◆ Exercise ◆
Find every line in the rows below that contains the word "personnalisables", and copy each of those lines.

◆ Dataset records ◆
▽

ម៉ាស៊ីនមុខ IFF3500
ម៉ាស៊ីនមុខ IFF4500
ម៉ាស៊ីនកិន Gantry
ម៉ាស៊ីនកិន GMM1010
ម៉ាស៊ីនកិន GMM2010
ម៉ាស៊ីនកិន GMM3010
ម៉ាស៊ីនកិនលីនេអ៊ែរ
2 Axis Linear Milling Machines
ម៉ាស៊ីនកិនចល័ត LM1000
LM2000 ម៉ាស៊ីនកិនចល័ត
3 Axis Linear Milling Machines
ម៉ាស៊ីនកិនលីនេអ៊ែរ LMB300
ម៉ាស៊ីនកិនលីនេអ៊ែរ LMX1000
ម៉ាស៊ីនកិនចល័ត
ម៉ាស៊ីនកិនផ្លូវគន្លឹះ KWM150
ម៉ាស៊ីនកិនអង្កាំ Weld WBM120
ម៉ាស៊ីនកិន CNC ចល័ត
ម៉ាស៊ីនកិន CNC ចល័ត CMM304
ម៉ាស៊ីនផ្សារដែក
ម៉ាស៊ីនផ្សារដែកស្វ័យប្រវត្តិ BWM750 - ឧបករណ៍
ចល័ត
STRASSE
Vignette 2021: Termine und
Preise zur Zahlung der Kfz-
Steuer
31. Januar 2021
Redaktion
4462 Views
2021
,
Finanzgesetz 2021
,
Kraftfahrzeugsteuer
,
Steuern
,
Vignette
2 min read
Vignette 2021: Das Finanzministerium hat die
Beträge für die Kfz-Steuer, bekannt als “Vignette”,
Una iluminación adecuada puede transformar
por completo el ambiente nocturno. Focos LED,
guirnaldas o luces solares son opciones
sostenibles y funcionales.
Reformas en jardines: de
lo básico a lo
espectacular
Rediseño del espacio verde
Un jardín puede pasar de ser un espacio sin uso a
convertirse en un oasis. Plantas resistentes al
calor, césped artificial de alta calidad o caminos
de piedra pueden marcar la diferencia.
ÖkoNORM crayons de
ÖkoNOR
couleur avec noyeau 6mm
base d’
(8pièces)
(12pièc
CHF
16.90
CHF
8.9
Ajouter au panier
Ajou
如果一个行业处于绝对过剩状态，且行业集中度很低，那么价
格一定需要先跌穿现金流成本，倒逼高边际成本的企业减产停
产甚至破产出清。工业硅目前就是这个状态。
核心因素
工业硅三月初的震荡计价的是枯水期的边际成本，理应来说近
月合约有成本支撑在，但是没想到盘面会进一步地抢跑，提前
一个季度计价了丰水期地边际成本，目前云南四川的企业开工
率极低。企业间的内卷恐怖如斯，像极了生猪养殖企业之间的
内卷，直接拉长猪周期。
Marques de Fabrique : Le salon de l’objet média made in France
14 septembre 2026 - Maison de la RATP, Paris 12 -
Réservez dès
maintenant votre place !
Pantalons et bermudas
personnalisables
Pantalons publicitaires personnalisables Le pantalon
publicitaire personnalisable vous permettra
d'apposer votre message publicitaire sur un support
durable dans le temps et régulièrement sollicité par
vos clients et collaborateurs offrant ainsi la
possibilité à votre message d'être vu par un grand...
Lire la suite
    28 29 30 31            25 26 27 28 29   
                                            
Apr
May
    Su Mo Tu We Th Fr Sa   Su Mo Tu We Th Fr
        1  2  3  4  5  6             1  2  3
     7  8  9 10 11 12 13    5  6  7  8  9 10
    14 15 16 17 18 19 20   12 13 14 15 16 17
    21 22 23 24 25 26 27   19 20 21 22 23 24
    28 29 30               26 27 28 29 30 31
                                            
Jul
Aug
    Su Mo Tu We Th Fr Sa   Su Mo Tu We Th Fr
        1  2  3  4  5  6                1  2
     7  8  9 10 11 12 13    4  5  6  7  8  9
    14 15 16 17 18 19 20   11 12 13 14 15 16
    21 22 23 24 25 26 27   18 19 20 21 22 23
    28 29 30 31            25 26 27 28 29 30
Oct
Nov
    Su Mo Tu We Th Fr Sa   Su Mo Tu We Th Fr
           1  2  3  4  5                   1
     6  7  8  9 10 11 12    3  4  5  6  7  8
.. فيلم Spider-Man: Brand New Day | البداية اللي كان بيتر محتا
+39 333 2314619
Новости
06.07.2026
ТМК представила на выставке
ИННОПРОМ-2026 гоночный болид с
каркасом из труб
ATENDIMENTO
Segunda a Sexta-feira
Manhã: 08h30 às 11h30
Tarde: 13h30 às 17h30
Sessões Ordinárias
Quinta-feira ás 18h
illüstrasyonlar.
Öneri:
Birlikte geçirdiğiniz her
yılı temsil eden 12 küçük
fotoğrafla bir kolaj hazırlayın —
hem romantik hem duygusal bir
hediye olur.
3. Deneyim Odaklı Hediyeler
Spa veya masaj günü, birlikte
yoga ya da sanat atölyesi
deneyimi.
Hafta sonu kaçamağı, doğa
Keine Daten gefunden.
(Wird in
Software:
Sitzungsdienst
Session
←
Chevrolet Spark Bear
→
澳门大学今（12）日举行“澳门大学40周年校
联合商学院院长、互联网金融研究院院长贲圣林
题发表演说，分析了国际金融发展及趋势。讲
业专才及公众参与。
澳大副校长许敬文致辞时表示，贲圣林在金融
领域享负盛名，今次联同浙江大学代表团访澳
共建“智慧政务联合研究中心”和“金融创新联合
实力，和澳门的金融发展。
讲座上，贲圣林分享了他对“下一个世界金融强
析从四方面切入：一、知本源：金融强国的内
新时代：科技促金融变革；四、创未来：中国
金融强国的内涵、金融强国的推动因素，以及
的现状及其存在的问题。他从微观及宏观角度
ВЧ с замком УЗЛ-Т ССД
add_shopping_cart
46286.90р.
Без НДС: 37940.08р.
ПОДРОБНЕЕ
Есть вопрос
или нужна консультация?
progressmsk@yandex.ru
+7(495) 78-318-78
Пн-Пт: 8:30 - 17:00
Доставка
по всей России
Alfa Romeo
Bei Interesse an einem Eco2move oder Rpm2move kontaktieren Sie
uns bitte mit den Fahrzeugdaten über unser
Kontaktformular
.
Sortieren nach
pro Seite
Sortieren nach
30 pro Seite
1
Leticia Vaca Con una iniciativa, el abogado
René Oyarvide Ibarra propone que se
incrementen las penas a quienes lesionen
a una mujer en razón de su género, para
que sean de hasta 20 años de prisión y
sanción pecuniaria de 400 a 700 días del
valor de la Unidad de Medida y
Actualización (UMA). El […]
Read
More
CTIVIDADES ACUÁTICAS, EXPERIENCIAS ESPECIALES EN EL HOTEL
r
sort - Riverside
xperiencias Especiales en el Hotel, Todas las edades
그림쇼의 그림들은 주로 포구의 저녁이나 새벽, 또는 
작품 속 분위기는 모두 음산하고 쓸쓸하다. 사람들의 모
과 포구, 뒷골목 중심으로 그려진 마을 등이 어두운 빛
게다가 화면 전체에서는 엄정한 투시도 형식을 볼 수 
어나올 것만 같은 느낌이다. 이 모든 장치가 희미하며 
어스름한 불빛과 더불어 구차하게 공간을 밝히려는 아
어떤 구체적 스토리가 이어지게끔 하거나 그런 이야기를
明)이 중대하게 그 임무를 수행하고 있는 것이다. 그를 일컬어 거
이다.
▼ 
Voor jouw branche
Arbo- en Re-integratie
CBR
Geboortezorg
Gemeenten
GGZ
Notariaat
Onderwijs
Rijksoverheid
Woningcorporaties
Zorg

△

◆ Response to this task ◆
personnalisables
Pantalons publicitaires personnalisables Le pantalon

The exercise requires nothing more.